A bare number is all that is needed: how many lines below contain the string "Example"?
[Opening Source material section]
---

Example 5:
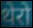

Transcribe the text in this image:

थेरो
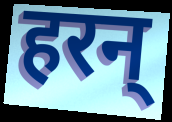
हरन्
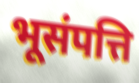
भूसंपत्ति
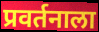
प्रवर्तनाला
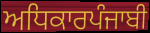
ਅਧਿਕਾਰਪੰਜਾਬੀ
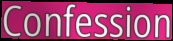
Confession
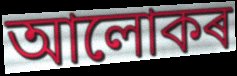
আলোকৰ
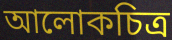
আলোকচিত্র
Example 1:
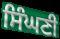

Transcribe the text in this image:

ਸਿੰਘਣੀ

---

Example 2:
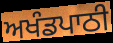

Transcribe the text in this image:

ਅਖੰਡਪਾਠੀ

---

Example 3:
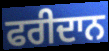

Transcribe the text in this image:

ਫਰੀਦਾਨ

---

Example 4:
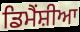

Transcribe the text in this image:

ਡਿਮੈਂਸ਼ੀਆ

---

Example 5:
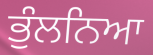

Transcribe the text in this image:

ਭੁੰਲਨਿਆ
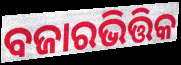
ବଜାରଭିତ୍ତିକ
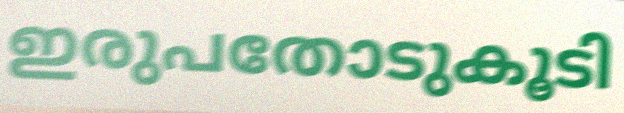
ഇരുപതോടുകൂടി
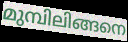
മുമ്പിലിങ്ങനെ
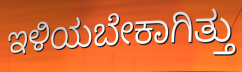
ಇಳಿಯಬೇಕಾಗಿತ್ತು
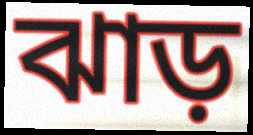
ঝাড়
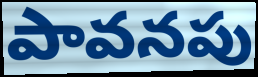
[Closing Source material section]
* _Problem solution_
6